Silence falls on the office as Susan takes this in. Was Shand bluffing? Then slowly she says,
“So Ramsey says something happened with someone – me, presumably – and his wife may or may not believe him. That’s hardly conclusive though, is it? Ramsey is still just a fantasizing stalker, Mr Shand.”
“Perhaps it’s not conclusive, Miss Blakely. But it is certainly possible that you and he had a sexual encounter exactly as Ramsey describes it. Did you?”
Susan stands up in a well-played display of outrage.
“I warn you, Mr Shand, you will be very careful what you say about me or yo
u will hear from my solicitor.”
Shand just sits and looks at her, paper knife twirling in his hand, as she leaves his office and as she bangs the door behind her.

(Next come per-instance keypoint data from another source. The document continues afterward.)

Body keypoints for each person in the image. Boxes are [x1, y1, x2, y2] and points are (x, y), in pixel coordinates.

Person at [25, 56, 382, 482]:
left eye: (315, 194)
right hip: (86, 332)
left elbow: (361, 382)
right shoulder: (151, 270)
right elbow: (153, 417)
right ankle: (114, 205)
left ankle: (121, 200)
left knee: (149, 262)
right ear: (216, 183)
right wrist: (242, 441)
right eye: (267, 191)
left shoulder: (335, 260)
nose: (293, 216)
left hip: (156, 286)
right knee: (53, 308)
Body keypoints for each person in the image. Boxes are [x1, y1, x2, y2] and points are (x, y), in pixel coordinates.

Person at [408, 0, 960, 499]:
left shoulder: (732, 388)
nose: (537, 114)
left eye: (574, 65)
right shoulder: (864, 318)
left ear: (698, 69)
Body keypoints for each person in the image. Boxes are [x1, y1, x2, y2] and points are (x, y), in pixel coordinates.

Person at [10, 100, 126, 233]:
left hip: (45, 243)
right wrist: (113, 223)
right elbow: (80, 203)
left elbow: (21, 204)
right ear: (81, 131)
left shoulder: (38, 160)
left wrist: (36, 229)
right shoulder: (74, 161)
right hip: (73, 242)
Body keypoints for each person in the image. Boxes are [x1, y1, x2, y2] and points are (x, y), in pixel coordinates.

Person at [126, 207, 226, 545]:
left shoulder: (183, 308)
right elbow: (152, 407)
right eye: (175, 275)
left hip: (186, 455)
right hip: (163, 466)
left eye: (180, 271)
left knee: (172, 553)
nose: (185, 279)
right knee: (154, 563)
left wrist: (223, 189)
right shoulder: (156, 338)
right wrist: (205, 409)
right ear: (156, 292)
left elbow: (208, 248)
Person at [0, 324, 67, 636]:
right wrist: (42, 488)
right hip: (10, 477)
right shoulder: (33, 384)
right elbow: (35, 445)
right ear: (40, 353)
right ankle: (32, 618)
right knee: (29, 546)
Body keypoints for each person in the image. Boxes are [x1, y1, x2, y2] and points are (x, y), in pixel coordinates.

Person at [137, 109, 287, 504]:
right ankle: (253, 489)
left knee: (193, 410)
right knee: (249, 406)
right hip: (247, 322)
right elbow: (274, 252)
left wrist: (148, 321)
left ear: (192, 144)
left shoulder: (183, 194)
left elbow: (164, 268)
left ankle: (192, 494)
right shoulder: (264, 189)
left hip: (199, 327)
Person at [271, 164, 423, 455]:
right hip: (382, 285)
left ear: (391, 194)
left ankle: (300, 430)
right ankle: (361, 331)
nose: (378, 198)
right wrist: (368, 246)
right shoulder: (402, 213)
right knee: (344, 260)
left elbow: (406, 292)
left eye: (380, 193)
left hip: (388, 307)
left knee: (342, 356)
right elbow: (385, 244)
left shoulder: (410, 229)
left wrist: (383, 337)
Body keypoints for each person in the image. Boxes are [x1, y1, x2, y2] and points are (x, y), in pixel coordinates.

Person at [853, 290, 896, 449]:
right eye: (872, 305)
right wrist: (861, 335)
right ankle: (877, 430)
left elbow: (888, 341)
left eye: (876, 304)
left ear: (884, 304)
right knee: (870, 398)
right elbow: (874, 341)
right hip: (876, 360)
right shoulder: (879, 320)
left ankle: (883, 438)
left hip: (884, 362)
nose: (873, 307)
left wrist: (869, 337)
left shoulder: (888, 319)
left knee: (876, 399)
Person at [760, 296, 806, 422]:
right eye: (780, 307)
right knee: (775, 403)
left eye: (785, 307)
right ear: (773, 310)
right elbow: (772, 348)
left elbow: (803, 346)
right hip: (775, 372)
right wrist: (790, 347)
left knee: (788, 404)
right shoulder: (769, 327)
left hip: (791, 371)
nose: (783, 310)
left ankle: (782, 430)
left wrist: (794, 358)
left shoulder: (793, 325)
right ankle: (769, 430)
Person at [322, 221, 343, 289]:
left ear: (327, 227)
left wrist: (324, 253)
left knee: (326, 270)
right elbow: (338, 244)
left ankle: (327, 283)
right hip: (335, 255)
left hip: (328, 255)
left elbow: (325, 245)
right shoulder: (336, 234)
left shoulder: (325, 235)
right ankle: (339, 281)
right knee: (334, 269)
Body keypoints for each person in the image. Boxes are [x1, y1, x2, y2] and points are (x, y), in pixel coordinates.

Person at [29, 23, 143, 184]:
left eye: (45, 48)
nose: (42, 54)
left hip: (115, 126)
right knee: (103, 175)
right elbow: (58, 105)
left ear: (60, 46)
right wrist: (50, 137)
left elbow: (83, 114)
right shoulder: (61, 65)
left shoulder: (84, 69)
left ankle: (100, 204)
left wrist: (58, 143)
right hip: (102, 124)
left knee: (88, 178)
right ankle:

The interview has lasted barely fifteen minutes. But it leaves Susan jangled and displaced. How dare Shand, and Bill for that matter, intrude on her privacy like this? Fortunately, she has an hour before seeing Brenda and, more fortunately, she has no car with her. She doubts if she would be steady enough to drive. Her anger would probably make her a menace on the road this morning. She walks the length of the main shopping street, collecting her thoughts and preparing to see what Brenda has made of all this. The question uppermost in her mind is whether Brenda has now swung to believing the reporter and Dave’s confession.
In the coffee house she chooses a booth as far from the earshot of other customers as the limited space allows. Brenda arrives right on time and scans the room with an anxious look on her face until she locates Susan. There is a brief smile of recognition before she walks over. That is reassuring. Susan stands to kiss her briefly on the cheek, sure in that instant that Brenda has much to say.
Having taken on the role, unasked, of mentor and confidante, there is no need for the usual social exchanges of friendship. Susan can see right away that Brenda is strained and asks how she is.
This is a different Brenda today. She is even more burdened and weary and there is a shift from the overriding anxiety that was her predominant emotion during Dave’s time in the hospitals. She is halting with Susan, unsure, and searching Susan’s eyes as she speaks. Susan guesses that she is about to tell her about Shand’s visit. And she is right. It happened on the morning of Dave’s return from hospital. Brenda looks at Susan and tells her that a journalist came to see her about what Susan warned her.
“What?” Susan prompts her, leaning forward with a solicitous and surprised air towards the other woman. “Not Dave’s story about this sexual encounter that he’s dreamed up? Surely not?”